Friday, May 09, 2025

Into the Music

 As the coffee circles roundly,

as if to watch myself be stirred.

I think of the time I had today.

When in the music store at which,

my sense of belonging - I felt.

And through this well lit vinyl record store,

I can recall - 

running my fingers through the CD selections.

As my fingers did the rummaging,

I felt them getting dirtier and dirtier.

Thinking - how wonderful this whole experience is.

It can be something extraordinary to feel that 'dirty'.

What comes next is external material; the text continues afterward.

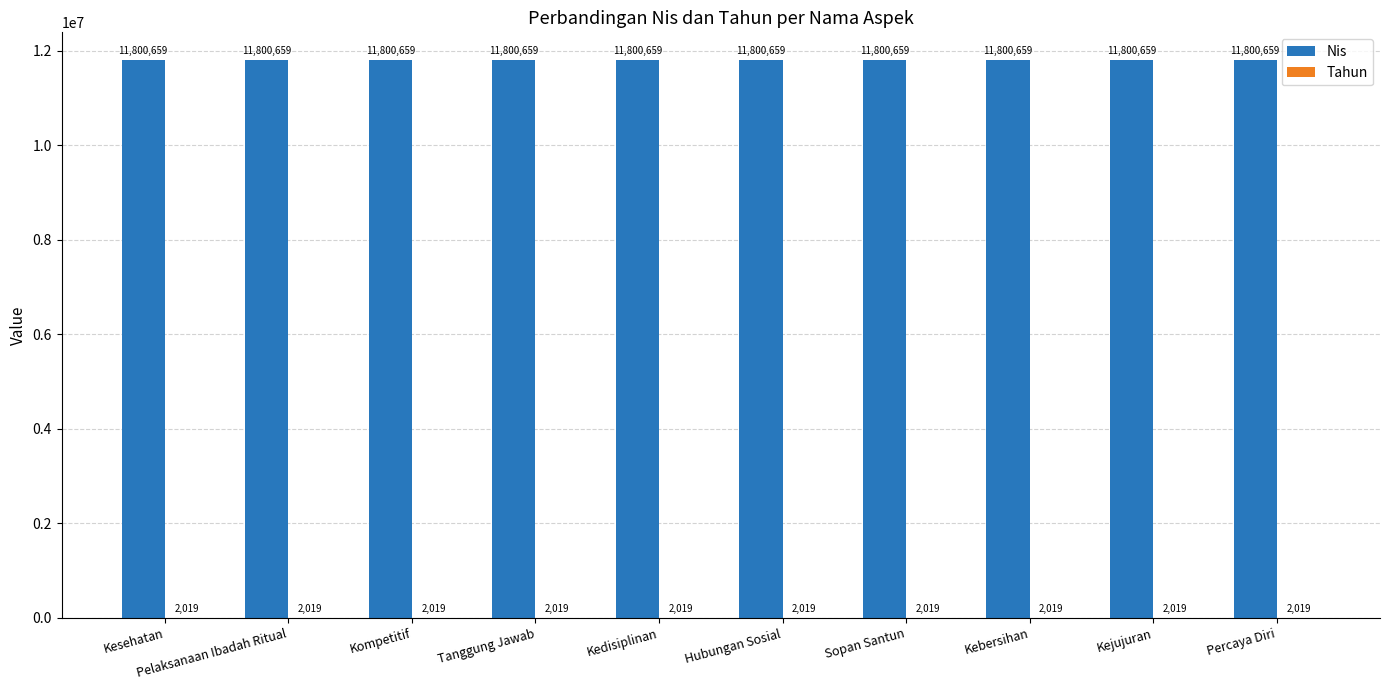

What is the average value of the Nis series?

11800659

Knowing how the used CD cases - emptied once of their original 

contents - now were inspiring me at this moment. 

To have been something and then to take ownership of.

This potential taking a hold of me.

Just running my fingers during this simple exercise,

inspires me.

Take me back there.


Take me back. (fast forward. . .)


Later on in my day,

I had a conversation with my father who instructed me on something curious.

He said:

I need to find a better way to express myself openly without being shy,

because he saw that artists like myself,

need to be free and not be shy under ordinary circumstances.


To then which I thought then replied.

I said:

I rather be shy about doing nothing-

than not be shy about doing it if it'd make me look stupid.


You could feel the silence between our respective responses.


(But the silence filled the room.)


It's the first conversation my dad brought up my being an artist.